Ray Pinney, director of county activities and member engagement at the New Jersey School Boards Association, spoke with the three women about why incorporating this content into teaching is so important in the latest episode of his popular video series.
It’s a timely topic as in January, Gov. Phil Murphy signed legislation (S4021/A6100 and S3764/A3369) that will ensure that the contributions, history and heritage of the AAPI community are included in the New Jersey Student Learning Standards for Social Studies for students in kindergarten through grade 12. The legislation created an AAPI curriculum requirement for schools and established the Commission for Asian American Heritage within the New Jersey Department of Education.
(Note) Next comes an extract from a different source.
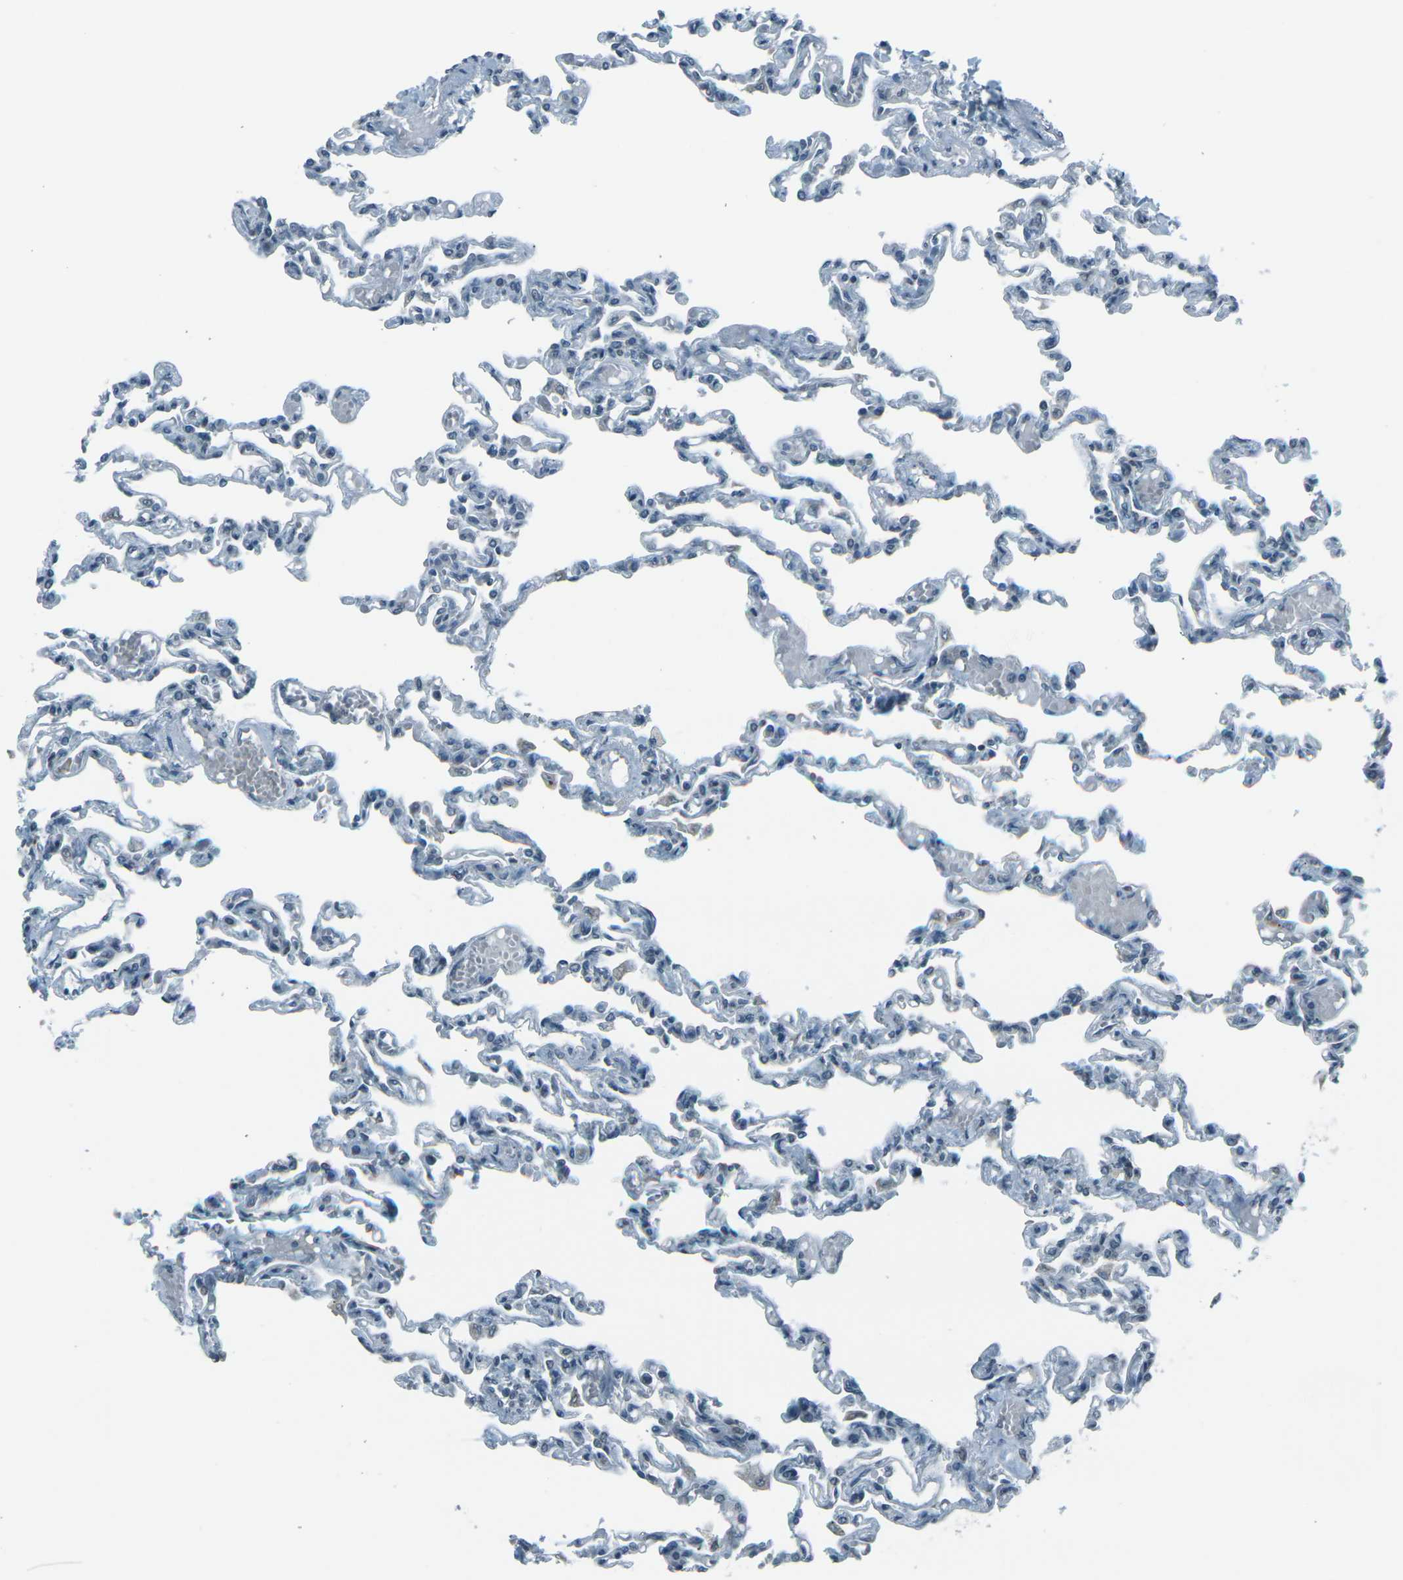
{"staining": {"intensity": "weak", "quantity": "<25%", "location": "cytoplasmic/membranous"}, "tissue": "lung", "cell_type": "Alveolar cells", "image_type": "normal", "snomed": [{"axis": "morphology", "description": "Normal tissue, NOS"}, {"axis": "topography", "description": "Lung"}], "caption": "Immunohistochemical staining of normal human lung displays no significant positivity in alveolar cells. (Stains: DAB (3,3'-diaminobenzidine) IHC with hematoxylin counter stain, Microscopy: brightfield microscopy at high magnification).", "gene": "H2BC1", "patient": {"sex": "male", "age": 21}}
Curriculum should act as “mirrors and windows,” Choi said. The mirrors allow you to see yourself reflected in what you learn about, and the windows allow you to learn about other people.
“While we cultivate and nurture that culture, it creates a sense of belonging for all children,” she said.
Kumar spoke about how the push to pass legislation came as a result of anti-Asian feelings in the wake of the COVID-19 pandemic. “Education is the antidote to hate,” she said. “I see in the classroom our students are part of the most racially and ethnically diverse generation our country has ever had. It’s about time that the curriculum they are teaching in the classroom reflects these demographic changes.”
The increase in anti-Asian sentiment after the pandemic erupted has been “very concerning,” Yu said. “We felt we needed to do something,” she said. She added that over the past 10 years, the Asian American population in New Jersey has surged by 10% and yet there continues to be an underrepresentation of Asian American educators.
Choi applauded the work that Make Us Visible New Jersey is doing, stating, “We need to continue to have these movements, but movements are reactionary, and I hope when there is enough prevention, we won’t need to have as many movements in the future because we won’t have as many anti-Asian incidents in schools and across the country.”
Kumar addressed the inclusion of AAPI content into the curriculum, noting that the approach should not be about cramming one more thing into teaching. “I think the better way to think about how to implement the AAPI bill is the bill allows teachers to integrate and infuse AAPI units and literature into units that already exist in the teacher’s curriculum,” she said.
While opinions vary, she urged educators to avoid segregating the experiences of various American groups by aligning teaching with certain heritage months. “From my vantage point, teaching literature by Latin Americans in October, Black Americans in February and Asian Americans in May is just another way of segregating Americans,” she said. “The history of America is a multicultural story from its inception” – and the history of various groups needs to be infused throughout the curriculum, she said.
The three women also shared resources for educators on how to incorporate AAPI content into the curriculum as well as examples of it in action.